Изменить стиль страницы

— Оставьте меня в покое, — огрызнулся поручик.

— Могу и оставить в покое, отчего же…

Он пожал плечами и направился к кучке полицейских, которые всегда держались особняком. Он присел к ним и заговорил, время от времени поглядывая на Забельского.

Вскоре вернулись из деревни солдаты. Они принесли поесть и рассказали новости. Забельский слушал, опершись на локоть.

— В деревне говорили…

— А деревня украинская? — вмешался помещик.

— Ага, украинцы.
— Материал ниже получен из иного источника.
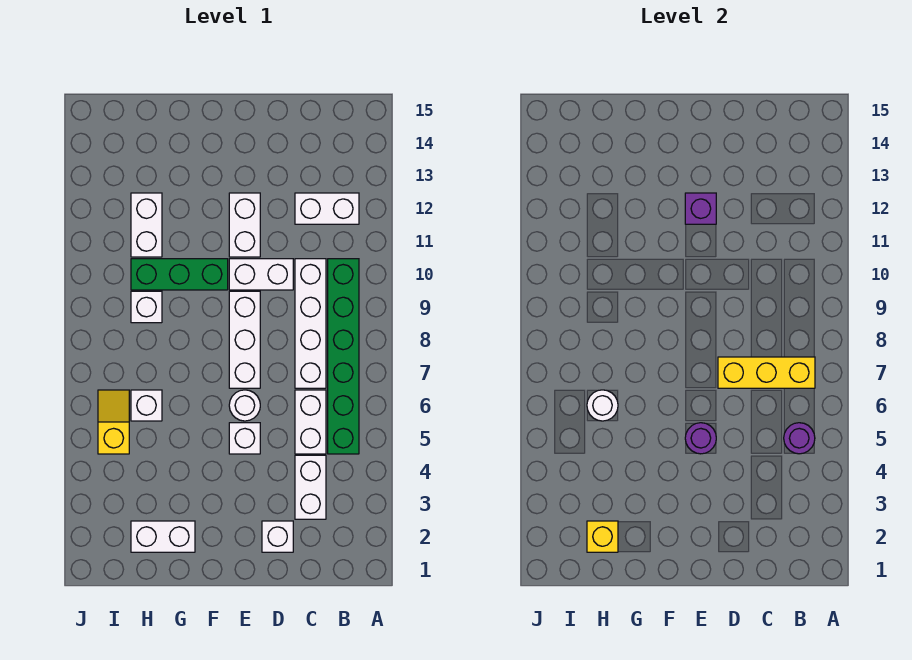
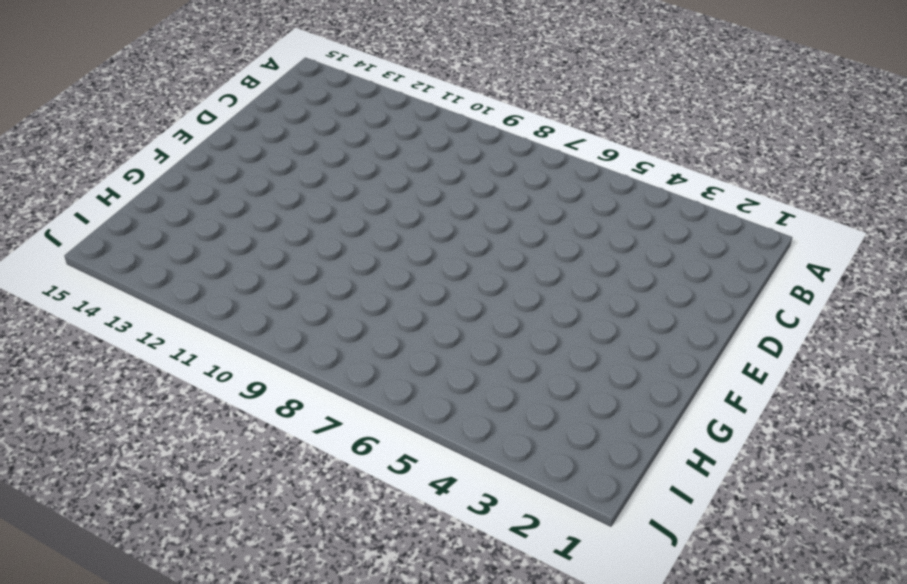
none -> green brick B5:B10 level 1
none -> white brick B12:C12 level 1
none -> white brick C3:C4 level 1

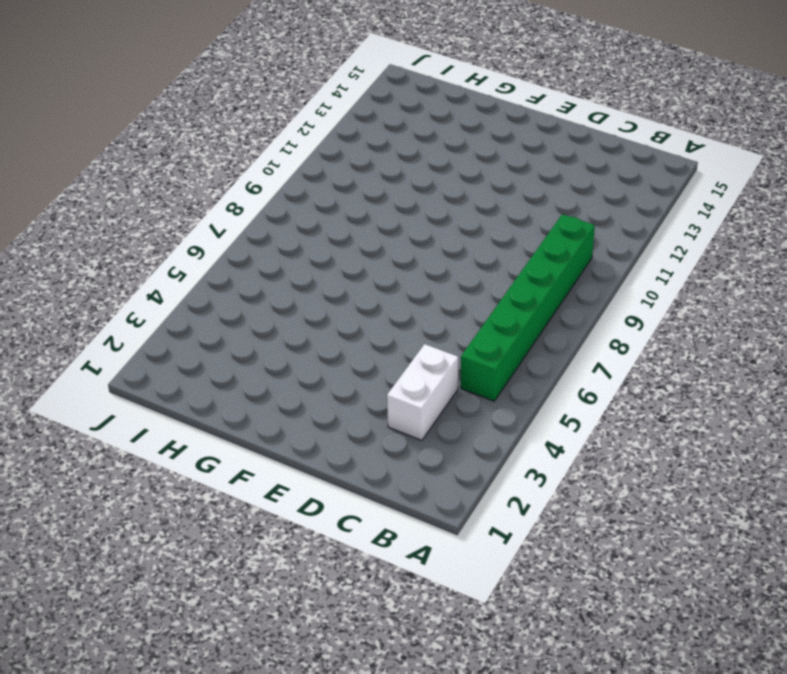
none -> white brick B12:C12 level 1
none -> white brick C5:C6 level 1
none -> white brick C7:C10 level 1

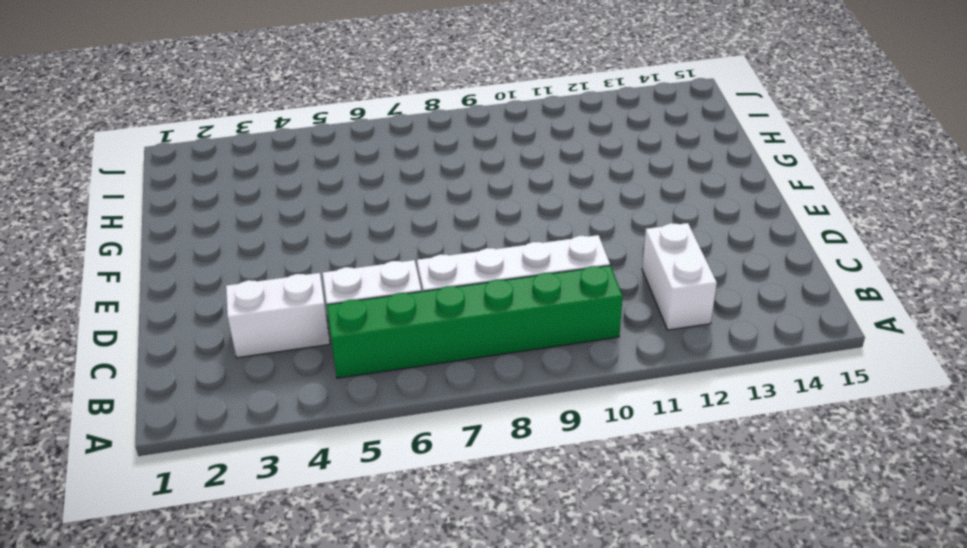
none -> white brick D2 level 1
none -> white brick D10:E10 level 1
none -> white brick E5 level 1

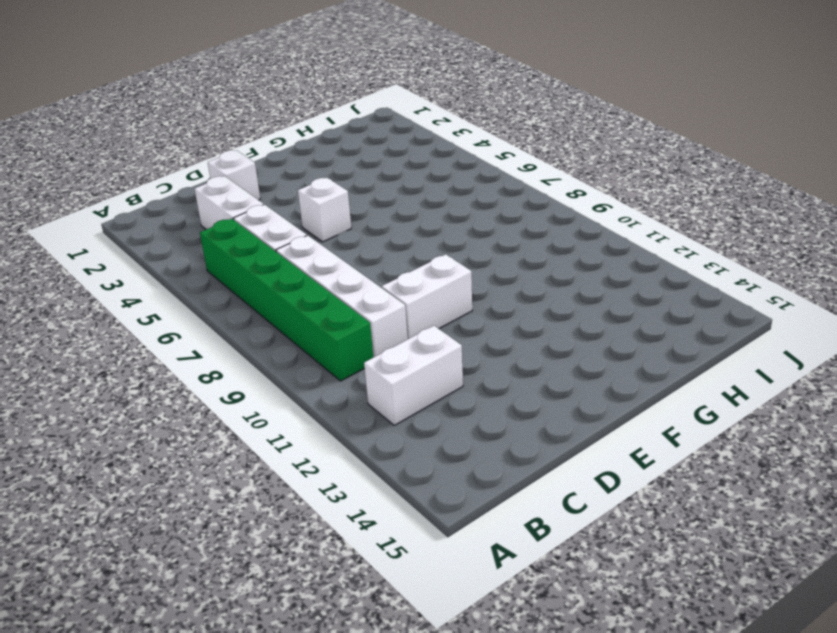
none -> white round brick E6 level 1
none -> white brick E7:E9 level 1
none -> white brick E11:E12 level 1

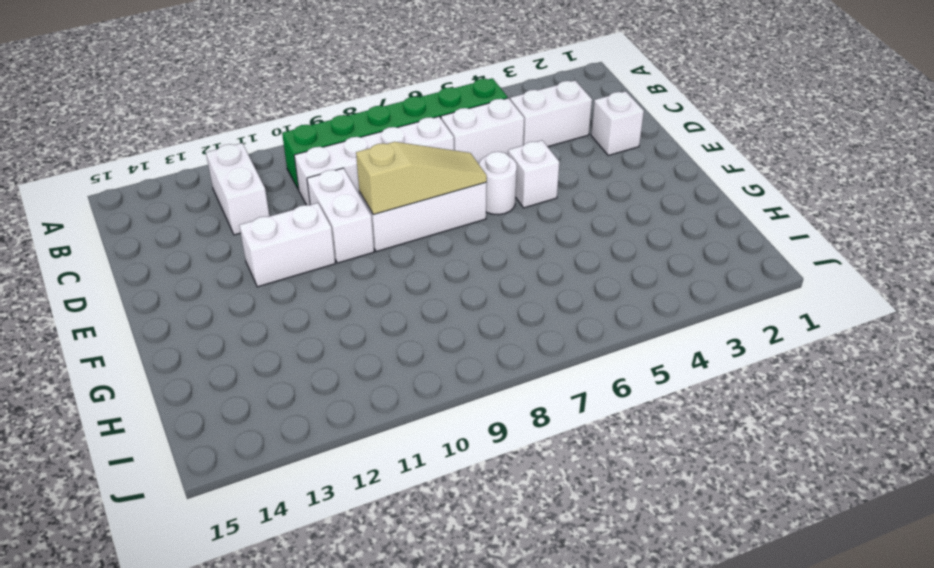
tan slope E7:E9 level 2 top 9 -> none
none -> green brick F10:H10 level 1
none -> white brick G2:H2 level 1
none -> white brick H6 level 1

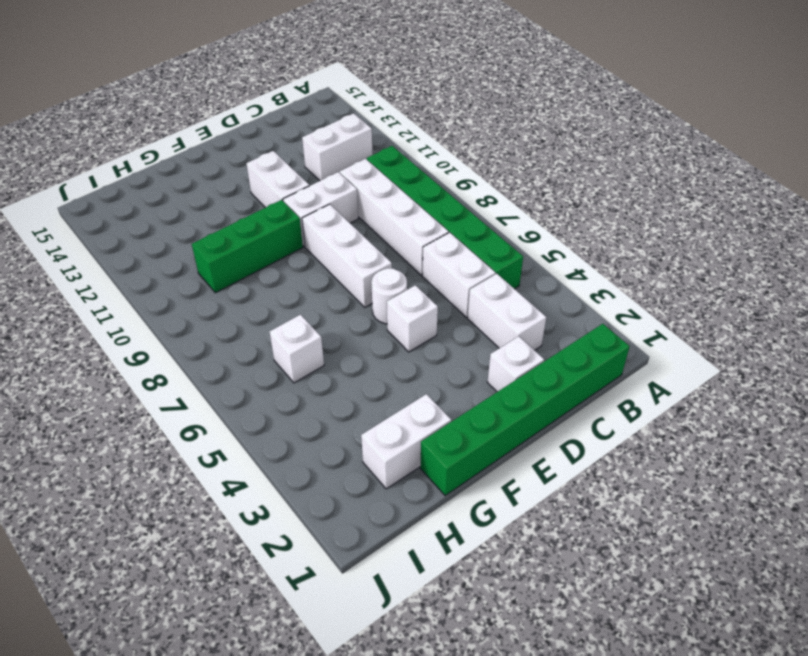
green brick B1:G1 level 1 -> none
none -> white brick H9 level 1
none -> white brick H11:H12 level 1
none -> yellow slope I5:I6 level 1 top 5

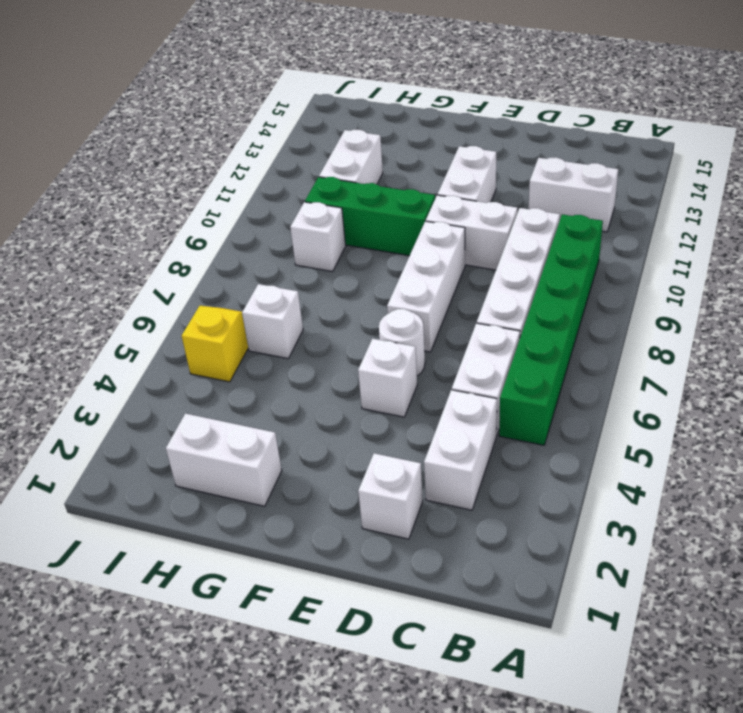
none -> purple round brick B5 level 2
none -> yellow brick B7:D7 level 2
none -> purple round brick E5 level 2

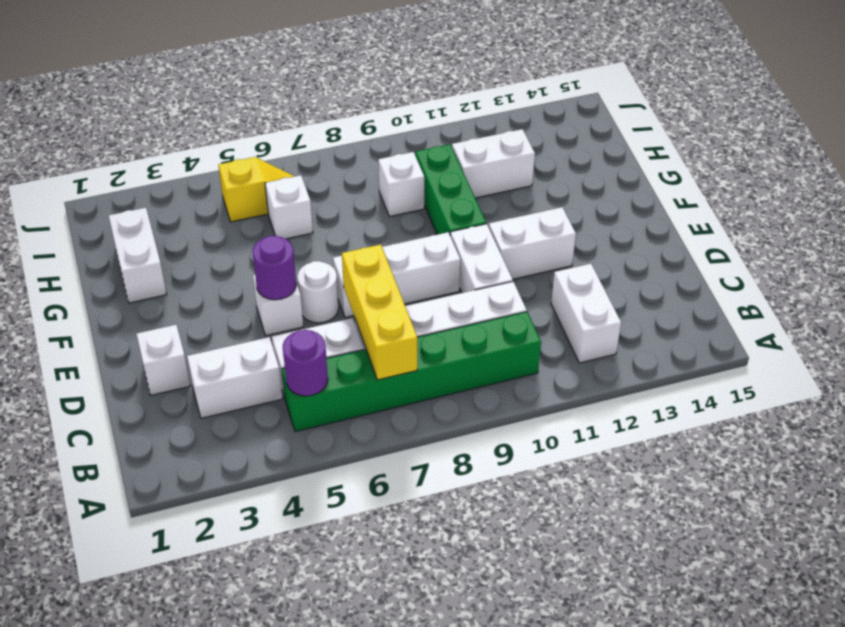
none -> purple brick E12 level 2
none -> yellow brick H2 level 2
none -> white round brick H6 level 2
Болтают, будто большевики уже всюду главными трактами прошли.

— Как это так? — встревожился Габриельский.

— А вот, по главным трактам идут, на города, быстро идут… сразу по нескольким дорогам.

— Значит, как же? — удивился Войдыга. — Значит, они и впереди нас?

— Наверняка.

— Э, откуда это хамам знать, — раздраженно перебил помещик, но никто его не поддержал.

Солдаты тревожно поглядывали друг на друга. Габриельский прикладывал здоровую руку к повязке и морщился. Забельский тупо уставился на траву.

— Ну, так что же? — спросил, наконец, помещик.

— Ничего, — пробормотал Забельский. — Раздели хлеб, Войдыга.

Капрал прямо руками разламывал ковригу и раздавал солдатам большие черные куски. Они ели жадно. Габриельский махнул рукой на еду.

— Эх…

Один из полицейских сел, обхватив руками колени.

— Если большевики идут по трактам, надо обдумать.

— Что ты будешь обдумывать? — проворчал поручик. — Они идут с востока на запад — значит, можно двигаться только параллельно их маршу. Ну и куда ты пойдешь? К немцам?

— А хоть бы и к немцам, — неуверенно пробормотал полицейский.

— Только можно ли пройти? — вмешался с набитым ртом Войдыга.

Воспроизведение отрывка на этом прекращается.